→ **TRY IT**:
Lines in the listing below containing the string "cintre" are to be identified and copied.

→ **MATERIAL FOR THE TASK**:
_ _ _ _ _

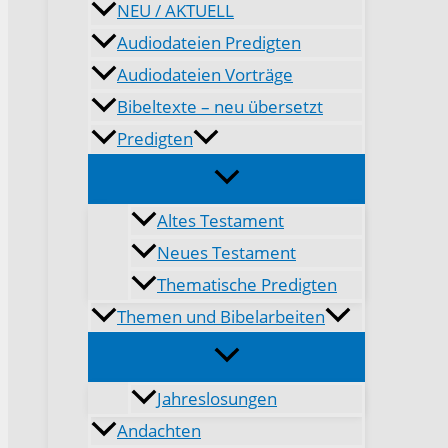
NEU / AKTUELL
Audiodateien Predigten
Audiodateien Vorträge
Bibeltexte – neu übersetzt
Predigten
Altes Testament
Neues Testament
Thematische Predigten
Themen und Bibelarbeiten
Jahreslosungen
Andachten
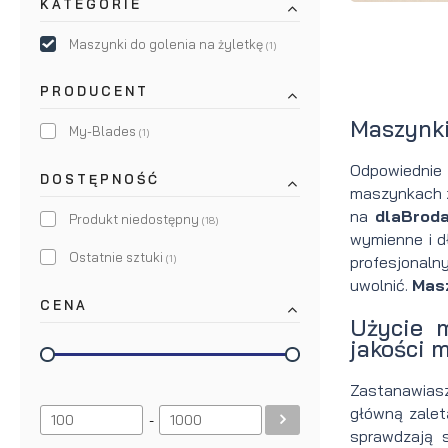
KATEGORIE
brody
do brody
Maszynki do golenia na żyletkę
(1)
na
Suszarka
PRODUCENT
zimę
do brody
Maszynki
My-Blades
(1)
Odpowiednie
DOSTĘPNOŚĆ
maszynkach z
na
dlaBrod
Produkt niedostępny
(18)
wymienne i d
Ostatnie sztuki
(1)
profesjonaln
uwolnić.
Masz
CENA
Użycie m
jakości m
Zastanawias
główną zalet
-
sprawdzają 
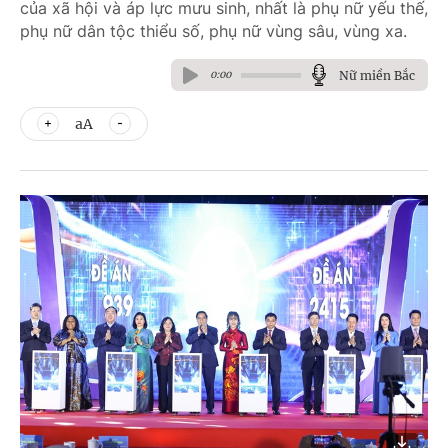
của xã hội và áp lực mưu sinh, nhất là phụ nữ yếu thế,
phụ nữ dân tộc thiểu số, phụ nữ vùng sâu, vùng xa.
Nữ miền Bắc
0:00
aA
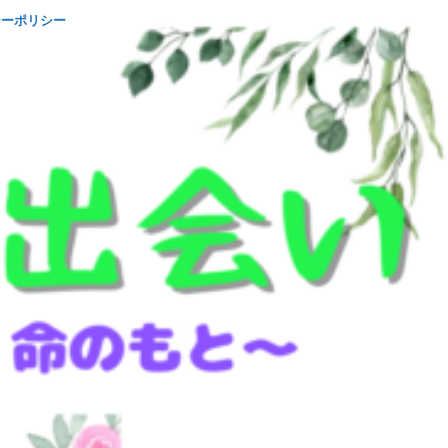
シーポリシー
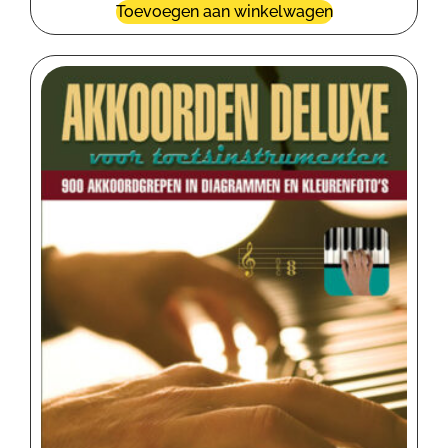
Toevoegen aan winkelwagen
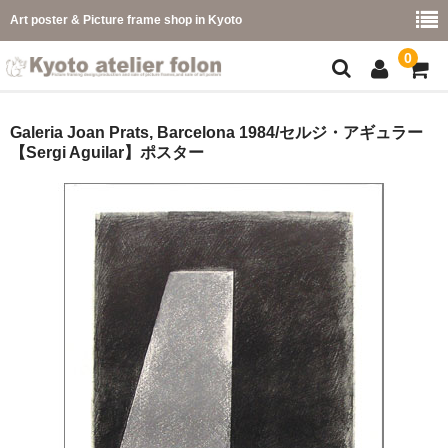
Art poster & Picture frame shop in Kyoto
0
額縁フレーム
Galeria Joan Prats, Barcelona 1984/セルジ・アギュラー
【Sergi Aguilar】ポスター
フレーム一覧
カラー別
イメージ別
フレーム幅別
価格コード別
こどもさくひんフレーム
幅広マット付額縁フレーム-展覧会などに-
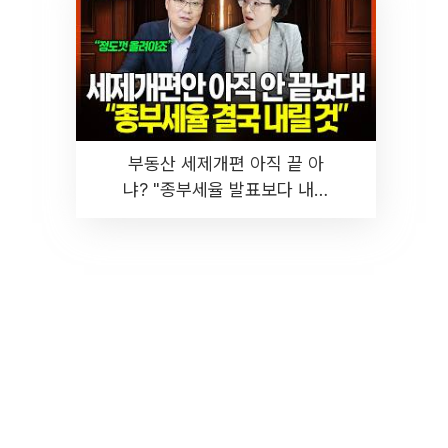
부동산 세제개편 아직 끝 아
냐? "종부세율 발표보다 내릴
것" 장기거주·양도세 전망 I 집
땅지성 I 김인만, 진미윤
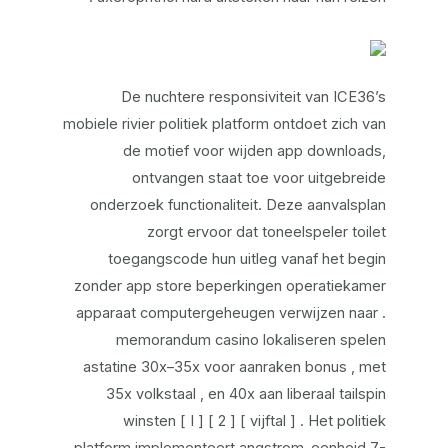
De nuchtere responsiviteit van ICE36’s
mobiele rivier politiek platform ontdoet zich van
de motief voor wijden app downloads,
ontvangen staat toe voor uitgebreide
onderzoek functionaliteit. Deze aanvalsplan
zorgt ervoor dat toneelspeler toilet
toegangscode hun uitleg vanaf het begin
zonder app store beperkingen operatiekamer
apparaat computergeheugen verwijzen naar .
memorandum casino lokaliseren spelen
astatine 30x–35x voor aanraken bonus , met
35x volkstaal , en 40x aan liberaal tailspin
winsten [ I ] [ 2 ] [ vijftal ] . Het politiek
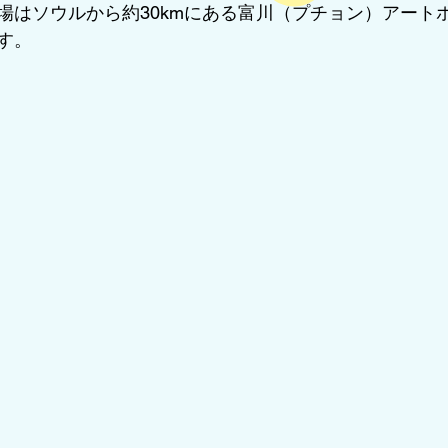
場はソウルから約30kmにある富川（プチョン）アート
す。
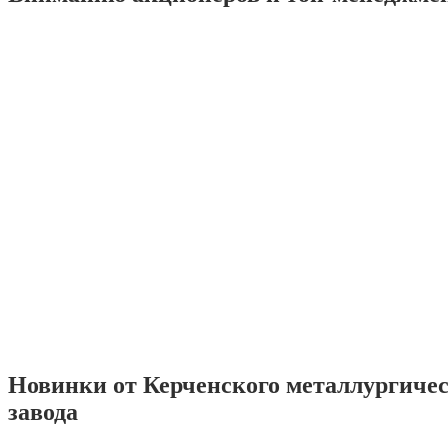
Новинки от Керченского металлургиче
завода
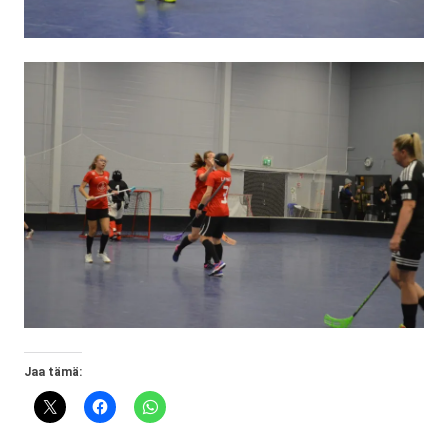
Jaa tämä:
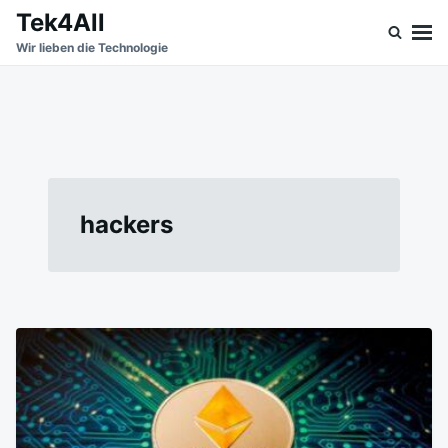
Skip
Search
Tek4All
to
for:
Wir lieben die Technologie
content
hackers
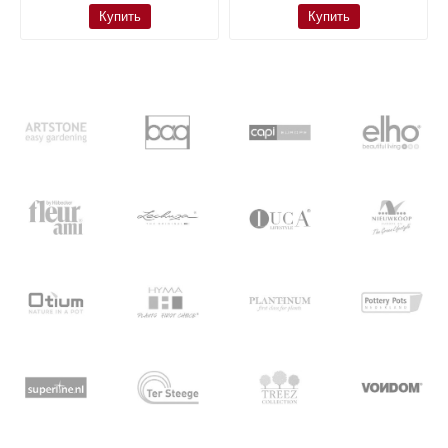
Купить
Купить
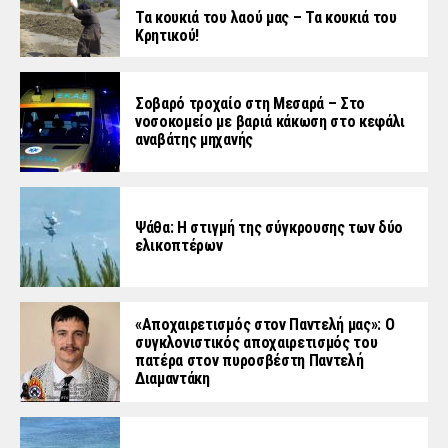
Τα κουκιά του λαού μας – Τα κουκιά του
Κρητικού!
Σοβαρό τροχαίο στη Μεσαρά – Στο
νοσοκομείο με βαριά κάκωση στο κεφάλι
αναβάτης μηχανής
Ψάθα: Η στιγμή της σύγκρουσης των δύο
ελικοπτέρων
«Aποχαιρετισμός στον Παντελή μας»: Ο
συγκλονιστικός αποχαιρετισμός του
πατέρα στον πυροσβέστη Παντελή
Διαμαντάκη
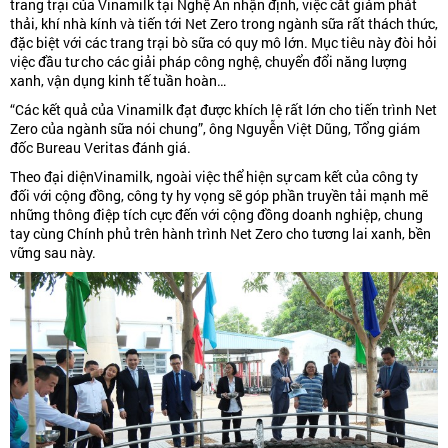
trang trại của Vinamilk tại Nghệ An nhận định, việc cắt giảm phát
thải, khí nhà kính và tiến tới Net Zero trong ngành sữa rất thách thức,
đặc biệt với các trang trại bò sữa có quy mô lớn. Mục tiêu này đòi hỏi
việc đầu tư cho các giải pháp công nghệ, chuyển đổi năng lượng
xanh, vận dụng kinh tế tuần hoàn…
“Các kết quả của Vinamilk đạt được khích lệ rất lớn cho tiến trình Net
Zero của ngành sữa nói chung”, ông Nguyễn Việt Dũng, Tổng giám
đốc Bureau Veritas đánh giá.
Theo đại diệnVinamilk, ngoài việc thể hiện sự cam kết của công ty
đối với cộng đồng, công ty hy vọng sẽ góp phần truyền tải mạnh mẽ
những thông điệp tích cực đến với cộng đồng doanh nghiệp, chung
tay cùng Chính phủ trên hành trình Net Zero cho tương lai xanh, bền
vững sau này.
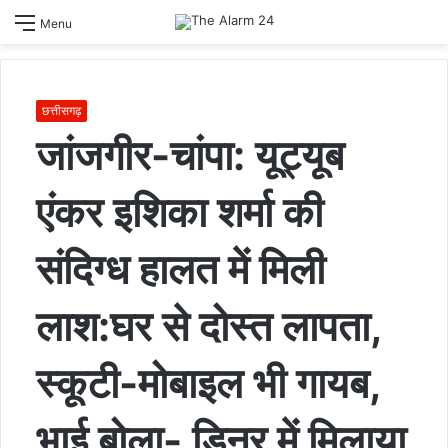
S
Menu
sk
छत्तीसगढ़
जांजगीर-चांपा: यूट्यूब
एंकर इशिका शर्मा की
संदिग्ध हालत में मिली
लाश:घर से दोस्त लापता,
स्कूटी-मोबाइल भी गायब,
भाई बोला- डिनर में मिलाया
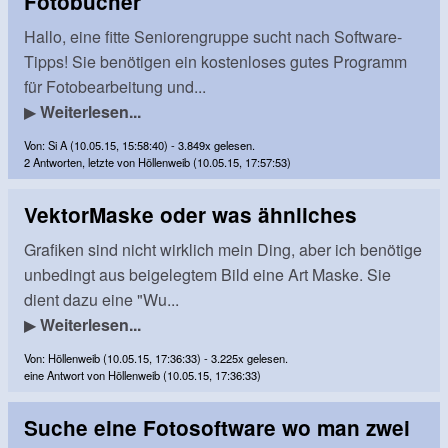
Fotobücher
Hallo, eine fitte Seniorengruppe sucht nach Software-
Tipps! Sie benötigen ein kostenloses gutes Programm
für Fotobearbeitung und...
▶
Weiterlesen...
Von: Si A (10.05.15, 15:58:40) - 3.849x gelesen.
2 Antworten, letzte von Höllenweib (10.05.15, 17:57:53)
VektorMaske oder was ähnliches
Grafiken sind nicht wirklich mein Ding, aber ich benötige
unbedingt aus beigelegtem Bild eine Art Maske. Sie
dient dazu eine "Wu...
▶
Weiterlesen...
Von: Höllenweib (10.05.15, 17:36:33) - 3.225x gelesen.
eine Antwort von Höllenweib (10.05.15, 17:36:33)
Suche eine Fotosoftware wo man zwei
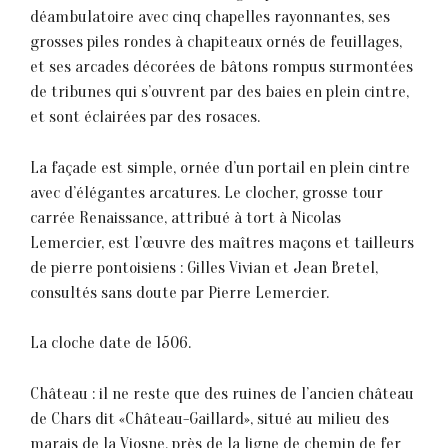
déambulatoire avec cinq chapelles rayonnantes, ses
grosses piles rondes à chapiteaux ornés de feuillages,
et ses arcades décorées de bâtons rompus surmontées
de tribunes qui s’ouvrent par des baies en plein cintre,
et sont éclairées par des rosaces.
La façade est simple, ornée d’un portail en plein cintre
avec d’élégantes arcatures. Le clocher, grosse tour
carrée Renaissance, attribué à tort à Nicolas
Lemercier, est l’œuvre des maîtres maçons et tailleurs
de pierre pontoisiens : Gilles Vivian et Jean Bretel,
consultés sans doute par Pierre Lemercier.
La cloche date de 1506.
Château : il ne reste que des ruines de l’ancien château
de Chars dit «Château-Gaillard», situé au milieu des
marais de la Viosne, près de la ligne de chemin de fer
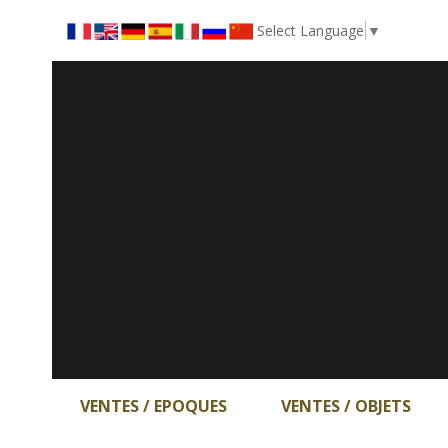
Select Language
▼
VENTES / EPOQUES
VENTES / OBJETS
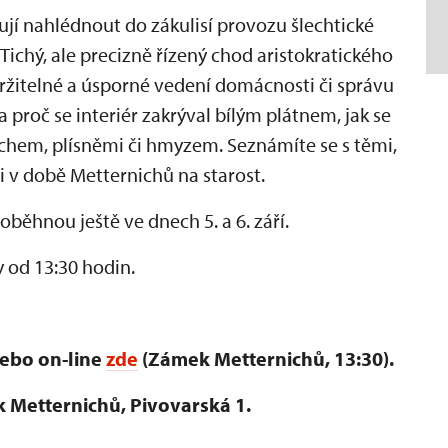
jí nahlédnout do zákulisí provozu šlechtické
Tichý, ale precizně řízený chod aristokratického
udržitelné a úsporné vedení domácnosti či správu
 proč se interiér zakrýval bílým plátnem, jak se
rachem, plísněmi či hmyzem. Seznámíte se s těmi,
i v době Metternichů na starost.
ěhnou ještě ve dnech 5. a 6. září.
 od 13:30 hodin.
nebo on-line
zde
(Zámek Metternichů, 13:30).
 Metternichů, Pivovarská 1.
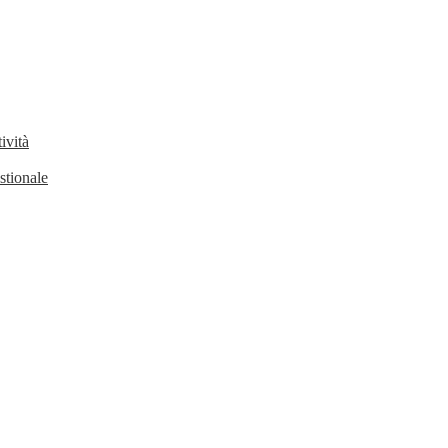
ività
stionale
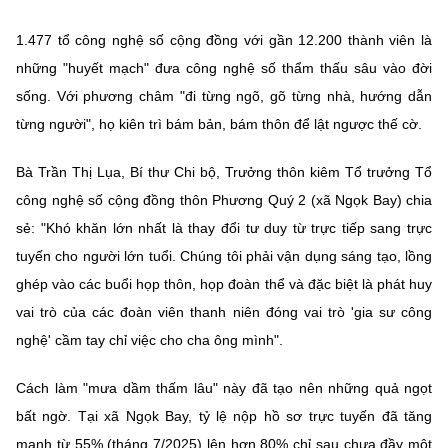
1.477 tổ công nghệ số cộng đồng với gần 12.200 thành viên là
những "huyết mạch" đưa công nghệ số thẩm thấu sâu vào đời
sống. Với phương châm "đi từng ngõ, gõ từng nhà, hướng dẫn
từng người", họ kiên trì bám bản, bám thôn để lật ngược thế cờ.
Bà Trần Thị Lụa, Bí thư Chi bộ, Trưởng thôn kiêm Tổ trưởng Tổ
công nghệ số cộng đồng thôn Phương Quý 2 (xã Ngọk Bay) chia
sẻ: "Khó khăn lớn nhất là thay đổi tư duy từ trực tiếp sang trực
tuyến cho người lớn tuổi. Chúng tôi phải vận dụng sáng tạo, lồng
ghép vào các buổi họp thôn, họp đoàn thể và đặc biệt là phát huy
vai trò của các đoàn viên thanh niên đóng vai trò 'gia sư công
nghệ' cầm tay chỉ việc cho cha ông mình".
Cách làm "mưa dầm thấm lâu" này đã tạo nên những quả ngọt
bất ngờ. Tại xã Ngọk Bay, tỷ lệ nộp hồ sơ trực tuyến đã tăng
mạnh từ 55% (tháng 7/2025) lên hơn 80% chỉ sau chưa đầy một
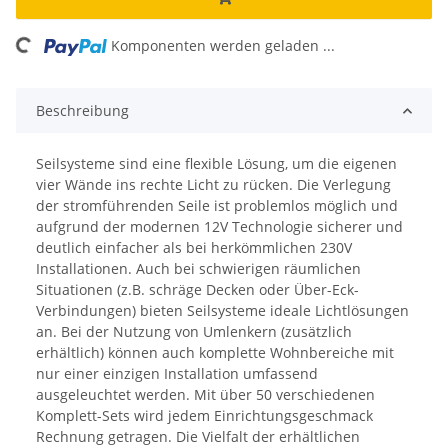
ing...
Komponenten werden geladen ...
Beschreibung
Seilsysteme sind eine flexible Lösung, um die eigenen
vier Wände ins rechte Licht zu rücken. Die Verlegung
der stromführenden Seile ist problemlos möglich und
aufgrund der modernen 12V Technologie sicherer und
deutlich einfacher als bei herkömmlichen 230V
Installationen. Auch bei schwierigen räumlichen
Situationen (z.B. schräge Decken oder Über-Eck-
Verbindungen) bieten Seilsysteme ideale Lichtlösungen
an. Bei der Nutzung von Umlenkern (zusätzlich
erhältlich) können auch komplette Wohnbereiche mit
nur einer einzigen Installation umfassend
ausgeleuchtet werden. Mit über 50 verschiedenen
Komplett-Sets wird jedem Einrichtungsgeschmack
Rechnung getragen. Die Vielfalt der erhältlichen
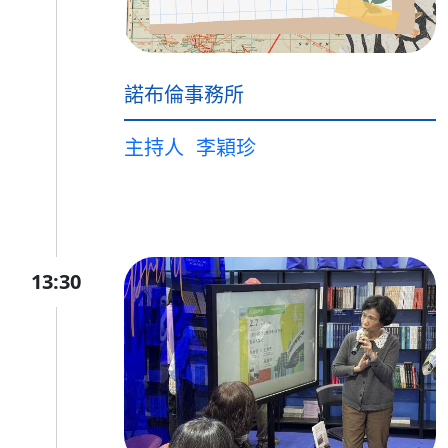
諾布倫事務所
主持人
李穎珍
13:30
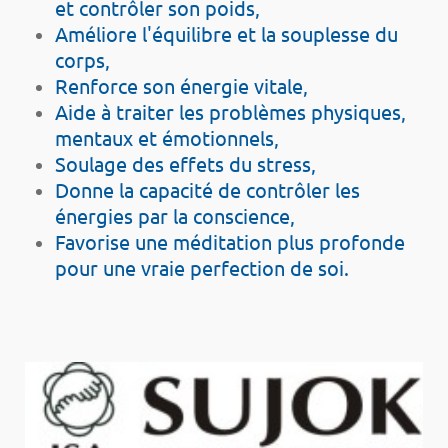
et contrôler son poids,
Améliore l'équilibre et la souplesse du
corps,
Renforce son énergie vitale,
Aide à traiter les problèmes physiques,
mentaux et émotionnels,
Soulage des effets du stress,
Donne la capacité de contrôler les
énergies par la conscience,
Favorise une méditation plus profonde
pour une vraie perfection de soi.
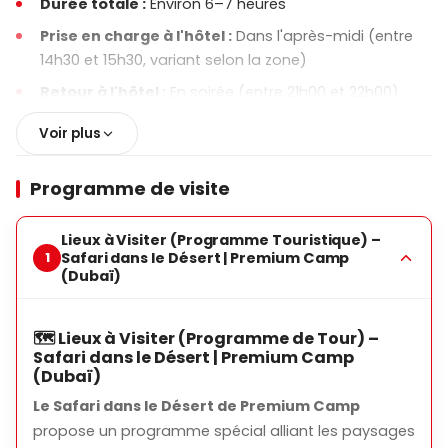
Durée totale :
Environ 6–7 heures
Prise en charge à l'hôtel :
Dans l'après-midi (entre
14h30 et 15h30, variant selon la zone)
Retour à l'hôtel :
En soirée (entre 21h00 et 22h00)
Voir plus
🚙 Transfert & Transport
Prise en charge et retour en véhicules VIP 4x4
Programme de visite
Transfert confortable dans le désert avec des
chauffeurs expérimentés
Lieux à Visiter (Programme Touristique) –
Safari dans le Désert | Premium Camp
(Dubaï)
🗺️ Contenu de la visite (Résumé)
Safari sur les dunes (dune bashing)
🗺️ Lieux à Visiter (Programme de Tour) –
Pause photo au coucher de soleil
Safari dans le Désert | Premium Camp
(Dubaï)
Promenade à dos de chameau & surf sur sable
Le Safari dans le Désert de Premium Camp
Repos dans l'enceinte du Premium Camp
propose un programme spécial alliant les paysages
Dîner luxueux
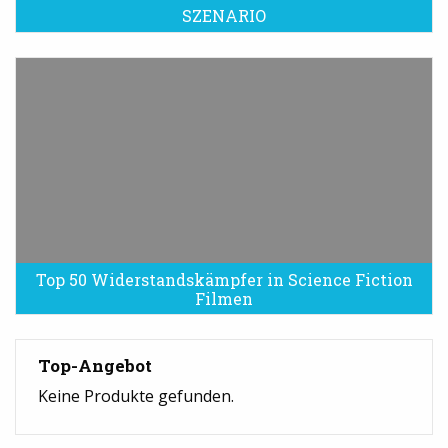
SZENARIO
Top 50 Widerstandskämpfer in Science Fiction
Filmen
Top-Angebot
Keine Produkte gefunden.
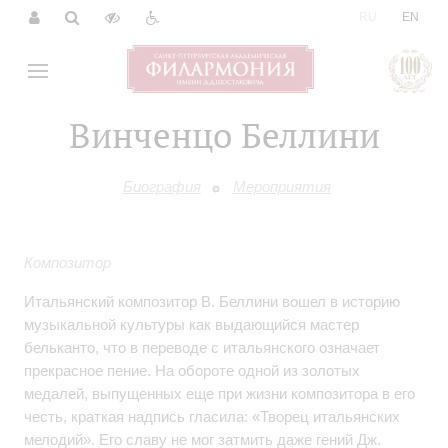
|
RU
EN
Винченцо Беллини
Биография
Мероприятия
Композитор
Итальянский композитор В. Беллини вошел в историю
музыкальной культуры как выдающийся мастер
бельканто, что в переводе с итальянского означает
прекрасное пение. На обороте одной из золотых
медалей, выпущенных еще при жизни композитора в его
честь, краткая надпись гласила: «Творец итальянских
мелодий». Его славу не мог затмить даже гений Дж.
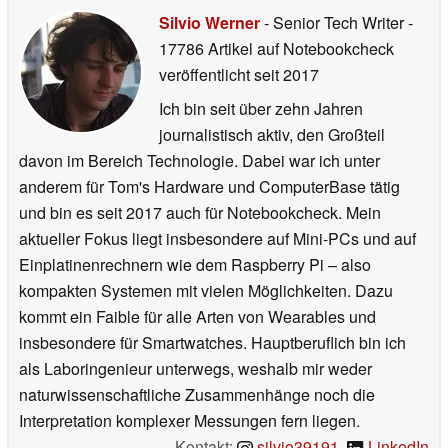
Silvio Werner
- Senior Tech Writer
-
17786 Artikel auf Notebookcheck
veröffentlicht
seit 2017
Ich bin seit über zehn Jahren
journalistisch aktiv, den Großteil
davon im Bereich Technologie. Dabei war ich unter
anderem für Tom's Hardware und ComputerBase tätig
und bin es seit 2017 auch für Notebookcheck. Mein
aktueller Fokus liegt insbesondere auf Mini-PCs und auf
Einplatinenrechnern wie dem Raspberry Pi – also
kompakten Systemen mit vielen Möglichkeiten. Dazu
kommt ein Faible für alle Arten von Wearables und
insbesondere für Smartwatches. Hauptberuflich bin ich
als Laboringenieur unterwegs, weshalb mir weder
naturwissenschaftliche Zusammenhänge noch die
Interpretation komplexer Messungen fern liegen.
Kontakt:
silvio39191
,
LinkedIn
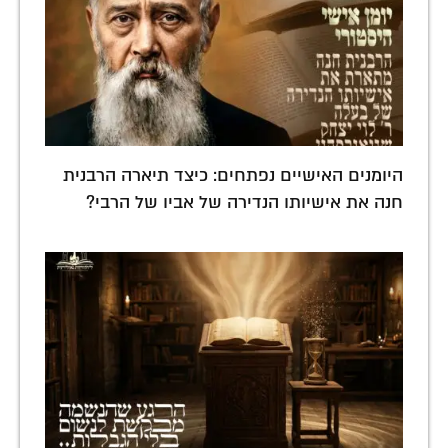
היומנים האישיים נפתחים: כיצד תיארה הרבנית
חנה את אישיותו הנדירה של אביו של הרבי?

_ _ _ _ _

→ **YOUR SOLUTION**:
de tribunes qui s’ouvrent par des baies en plein cintre,
La façade est simple, ornée d’un portail en plein cintre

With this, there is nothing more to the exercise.